We are interested in solutions to the least squares problem, so this seems we are in the right place

c     on return
...
c        b      double precision(k)
c               b contains the solution of the least squares problem
c
c                    minimize norm2(y - xk*b),
c
c               if its computation has been requested.  
...

Again, the FORTRAN code is convoluted enough that it’s not worth it to untangle its knots.

Let’s take a stock of where we are. We’ve passed down through many layers R, then C, and finally FORTRAN code from the early days of computing. At the very bottom, we finally receive the solution to the linear regression problem we constructed in R at the very top of the stack. All that’s left is to propagate this information back to the user.

Wrap Up

If you’ve read this far, I hope that you’ve found this journey through one of the most basic and fundamental R functions enjoyable. Many expositions of linear regression focus on the mathematics, statistics, or at worst the mechanical application of canned routines in this or that programming language. There is a lot more to a full implementation of these concepts than the solution equation

$X^t X \beta = X^t Y$

I think it can be very useful to see what technologies, both computational and mathematical, go into a practical and assessable solution to the problem.

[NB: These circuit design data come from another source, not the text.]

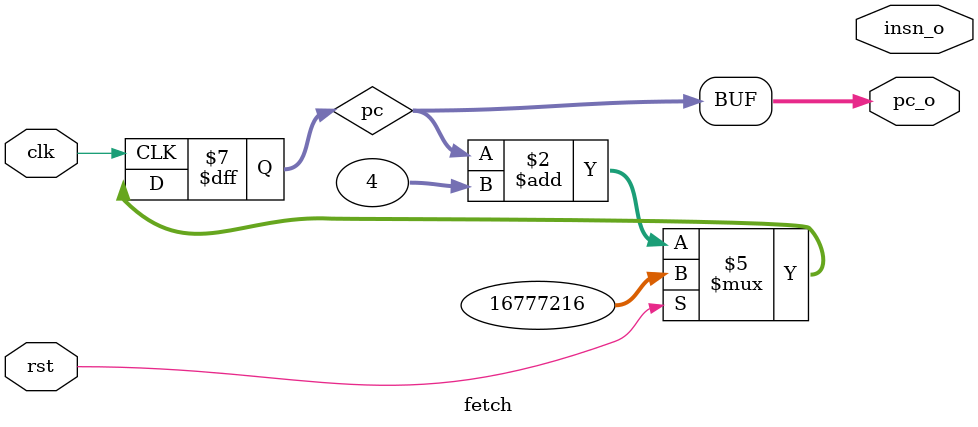
<source format=sv>
/*
 * Module: fetch
 *
 * Description: Fetch stage
 *
 * -------- REPLACE THIS FILE WITH THE MEMORY MODULE DEVELOPED IN PD1 -----------
 *
 * Inputs:
 * 1) clk
 * 2) rst signal
 *
 * Outputs:
 * 1) AWIDTH wide program counter pc_o
 * 2) DWIDTH wide instruction output insn_o
 */


/*
 * Module: fetch
 *
 * Description: Fetch stage
 *
 * Inputs:
 * 1) clk
 * 2) rst signal
 *
 * Outputs:
 * 1) AWIDTH wide program counter pc_o
 * 2) DWIDTH wide instruction output insn_o
 */

module fetch #(
    parameter int DWIDTH=32,
    parameter int AWIDTH=32,
    parameter int BASEADDR=32'h01000000
    )(
	// inputs
	input logic clk,
	input logic rst,
	// outputs	
	output logic [AWIDTH - 1:0] pc_o,
   output logic [DWIDTH - 1:0] insn_o
);
    /*
     * Process definitions to be filled by
     * student below...
     */
    
    logic [AWIDTH - 1:0] pc = BASEADDR;
      
    always_ff @(posedge clk) begin 
        if (rst) begin
            pc <= BASEADDR;
        end else begin
            pc <= pc + 32'd4;
        end
    end
       
	assign pc_o = pc;

endmodule : fetch
				

</source>
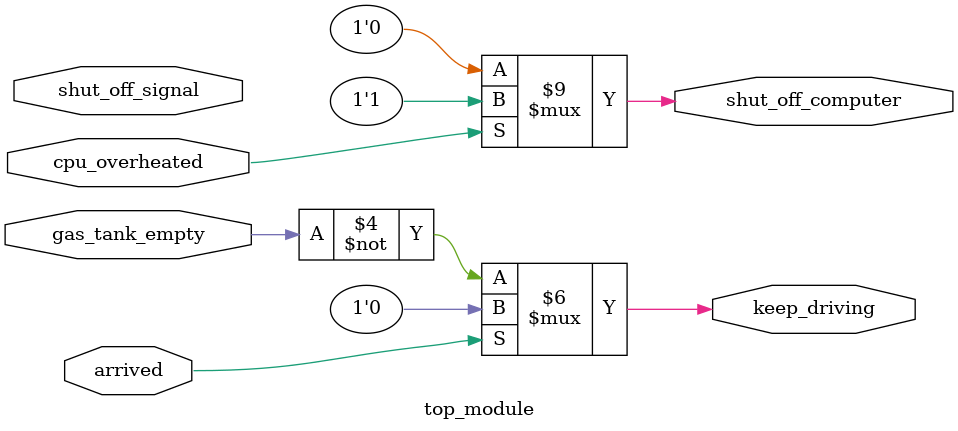
<source format=sv>
module top_module (
	input cpu_overheated,
	input arrived,
	input gas_tank_empty,
	input shut_off_signal,
	output reg shut_off_computer,
	output reg keep_driving
);

always @(*) begin
	if (cpu_overheated) begin
		shut_off_computer = 1;
	end else begin
		shut_off_computer = 0;
	end
end

always @(*) begin
	if (arrived == 0) begin
		keep_driving = ~gas_tank_empty;
	end else begin
		keep_driving = 0;
	end
end

endmodule

</source>
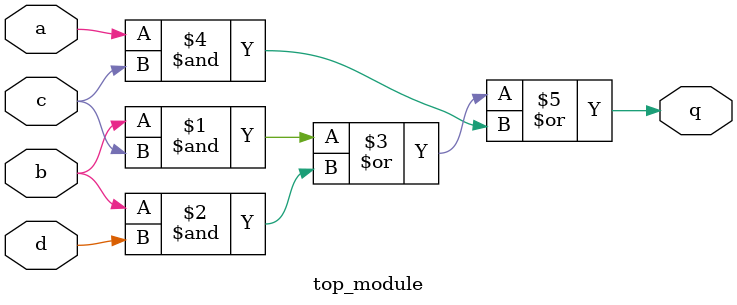
<source format=sv>
module top_module (
    input a, 
    input b, 
    input c, 
    input d,
    output q
);

    assign q = (b & c) | (b & d) | (a & c);

endmodule

</source>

There are some things we did not even touch, or swept under the rug

How is the model matrix defined / contrasts applied to the factors?
What happens when $X$ is not full rank, how is that detected?
What is the mysterious encoding linpack uses for the $QR$ decomposition.
How are standard errors computed?

I don’t know the answer to all of these questions, the reader may find it fun to investigate them.